**THE TASK**: Return, unchanged and in order, every line of the records below from the very first line up to and including the line that contains "scientific name: Prinia maculosa".

**EXTRACTED INFORMATION**:
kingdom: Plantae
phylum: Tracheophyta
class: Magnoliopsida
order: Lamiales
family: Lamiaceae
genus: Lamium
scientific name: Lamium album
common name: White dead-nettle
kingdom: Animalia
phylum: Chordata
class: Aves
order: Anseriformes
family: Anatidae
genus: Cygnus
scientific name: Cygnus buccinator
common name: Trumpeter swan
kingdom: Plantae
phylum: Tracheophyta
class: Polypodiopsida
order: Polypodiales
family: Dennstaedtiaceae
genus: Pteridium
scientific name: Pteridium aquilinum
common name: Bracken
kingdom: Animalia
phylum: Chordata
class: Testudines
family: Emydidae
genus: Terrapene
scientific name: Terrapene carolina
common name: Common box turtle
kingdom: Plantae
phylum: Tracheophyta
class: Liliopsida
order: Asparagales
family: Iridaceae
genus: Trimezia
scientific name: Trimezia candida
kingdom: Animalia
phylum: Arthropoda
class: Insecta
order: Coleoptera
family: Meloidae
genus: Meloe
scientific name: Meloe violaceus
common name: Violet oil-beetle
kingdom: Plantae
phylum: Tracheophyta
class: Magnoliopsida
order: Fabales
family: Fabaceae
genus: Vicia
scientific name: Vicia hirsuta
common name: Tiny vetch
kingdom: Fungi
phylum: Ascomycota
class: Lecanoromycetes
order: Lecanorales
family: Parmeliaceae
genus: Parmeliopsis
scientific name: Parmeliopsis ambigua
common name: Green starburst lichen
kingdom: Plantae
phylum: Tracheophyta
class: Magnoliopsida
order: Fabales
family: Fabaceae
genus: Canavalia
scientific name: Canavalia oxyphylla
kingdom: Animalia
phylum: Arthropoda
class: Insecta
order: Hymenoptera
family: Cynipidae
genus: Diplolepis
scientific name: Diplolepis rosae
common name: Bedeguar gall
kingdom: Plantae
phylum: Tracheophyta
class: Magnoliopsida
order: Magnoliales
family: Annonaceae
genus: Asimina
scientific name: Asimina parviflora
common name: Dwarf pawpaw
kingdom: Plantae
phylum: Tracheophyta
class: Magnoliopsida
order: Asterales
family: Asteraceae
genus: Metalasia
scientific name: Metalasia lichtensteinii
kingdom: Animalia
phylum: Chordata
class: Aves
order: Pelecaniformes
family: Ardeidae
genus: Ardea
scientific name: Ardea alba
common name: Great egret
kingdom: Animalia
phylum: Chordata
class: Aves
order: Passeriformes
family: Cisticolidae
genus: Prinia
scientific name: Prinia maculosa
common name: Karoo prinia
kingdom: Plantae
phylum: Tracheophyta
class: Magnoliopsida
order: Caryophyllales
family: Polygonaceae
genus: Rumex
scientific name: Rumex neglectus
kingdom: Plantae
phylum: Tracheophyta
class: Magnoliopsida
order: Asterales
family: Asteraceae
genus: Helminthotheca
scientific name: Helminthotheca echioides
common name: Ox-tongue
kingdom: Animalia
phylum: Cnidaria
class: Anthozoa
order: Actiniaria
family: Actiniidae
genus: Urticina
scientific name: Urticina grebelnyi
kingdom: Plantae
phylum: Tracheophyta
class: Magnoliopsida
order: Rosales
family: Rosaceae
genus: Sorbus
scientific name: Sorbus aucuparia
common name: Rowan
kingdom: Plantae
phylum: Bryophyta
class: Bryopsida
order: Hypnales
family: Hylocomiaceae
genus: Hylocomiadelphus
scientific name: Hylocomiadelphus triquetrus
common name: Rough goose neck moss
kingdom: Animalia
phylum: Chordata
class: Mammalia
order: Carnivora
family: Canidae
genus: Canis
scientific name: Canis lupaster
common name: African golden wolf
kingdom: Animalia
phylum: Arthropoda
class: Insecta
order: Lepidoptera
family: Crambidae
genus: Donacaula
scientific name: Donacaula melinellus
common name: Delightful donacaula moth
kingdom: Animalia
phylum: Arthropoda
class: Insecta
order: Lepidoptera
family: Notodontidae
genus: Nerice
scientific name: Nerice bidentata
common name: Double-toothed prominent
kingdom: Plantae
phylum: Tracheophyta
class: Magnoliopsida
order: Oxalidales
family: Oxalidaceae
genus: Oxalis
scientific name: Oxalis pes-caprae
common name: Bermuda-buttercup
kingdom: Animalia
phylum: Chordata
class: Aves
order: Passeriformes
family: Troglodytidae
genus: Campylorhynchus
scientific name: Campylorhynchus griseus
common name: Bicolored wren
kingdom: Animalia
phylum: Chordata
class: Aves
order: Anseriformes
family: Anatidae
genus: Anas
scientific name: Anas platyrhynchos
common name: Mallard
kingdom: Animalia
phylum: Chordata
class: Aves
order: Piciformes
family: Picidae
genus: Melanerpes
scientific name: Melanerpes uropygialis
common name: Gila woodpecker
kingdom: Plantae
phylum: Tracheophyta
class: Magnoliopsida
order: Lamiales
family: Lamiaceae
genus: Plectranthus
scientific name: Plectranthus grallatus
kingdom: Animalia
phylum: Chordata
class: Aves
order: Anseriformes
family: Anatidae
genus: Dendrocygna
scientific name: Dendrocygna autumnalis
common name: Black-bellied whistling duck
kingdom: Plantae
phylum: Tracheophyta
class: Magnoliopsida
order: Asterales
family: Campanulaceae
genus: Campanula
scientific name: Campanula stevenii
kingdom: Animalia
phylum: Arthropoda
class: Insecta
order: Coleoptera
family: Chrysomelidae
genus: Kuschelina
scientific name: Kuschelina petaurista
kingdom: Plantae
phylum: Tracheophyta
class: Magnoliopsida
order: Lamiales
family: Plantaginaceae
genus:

**OUTPUT FOR THIS TASK**:
kingdom: Plantae
phylum: Tracheophyta
class: Magnoliopsida
order: Lamiales
family: Lamiaceae
genus: Lamium
scientific name: Lamium album
common name: White dead-nettle
kingdom: Animalia
phylum: Chordata
class: Aves
order: Anseriformes
family: Anatidae
genus: Cygnus
scientific name: Cygnus buccinator
common name: Trumpeter swan
kingdom: Plantae
phylum: Tracheophyta
class: Polypodiopsida
order: Polypodiales
family: Dennstaedtiaceae
genus: Pteridium
scientific name: Pteridium aquilinum
common name: Bracken
kingdom: Animalia
phylum: Chordata
class: Testudines
family: Emydidae
genus: Terrapene
scientific name: Terrapene carolina
common name: Common box turtle
kingdom: Plantae
phylum: Tracheophyta
class: Liliopsida
order: Asparagales
family: Iridaceae
genus: Trimezia
scientific name: Trimezia candida
kingdom: Animalia
phylum: Arthropoda
class: Insecta
order: Coleoptera
family: Meloidae
genus: Meloe
scientific name: Meloe violaceus
common name: Violet oil-beetle
kingdom: Plantae
phylum: Tracheophyta
class: Magnoliopsida
order: Fabales
family: Fabaceae
genus: Vicia
scientific name: Vicia hirsuta
common name: Tiny vetch
kingdom: Fungi
phylum: Ascomycota
class: Lecanoromycetes
order: Lecanorales
family: Parmeliaceae
genus: Parmeliopsis
scientific name: Parmeliopsis ambigua
common name: Green starburst lichen
kingdom: Plantae
phylum: Tracheophyta
class: Magnoliopsida
order: Fabales
family: Fabaceae
genus: Canavalia
scientific name: Canavalia oxyphylla
kingdom: Animalia
phylum: Arthropoda
class: Insecta
order: Hymenoptera
family: Cynipidae
genus: Diplolepis
scientific name: Diplolepis rosae
common name: Bedeguar gall
kingdom: Plantae
phylum: Tracheophyta
class: Magnoliopsida
order: Magnoliales
family: Annonaceae
genus: Asimina
scientific name: Asimina parviflora
common name: Dwarf pawpaw
kingdom: Plantae
phylum: Tracheophyta
class: Magnoliopsida
order: Asterales
family: Asteraceae
genus: Metalasia
scientific name: Metalasia lichtensteinii
kingdom: Animalia
phylum: Chordata
class: Aves
order: Pelecaniformes
family: Ardeidae
genus: Ardea
scientific name: Ardea alba
common name: Great egret
kingdom: Animalia
phylum: Chordata
class: Aves
order: Passeriformes
family: Cisticolidae
genus: Prinia
scientific name: Prinia maculosa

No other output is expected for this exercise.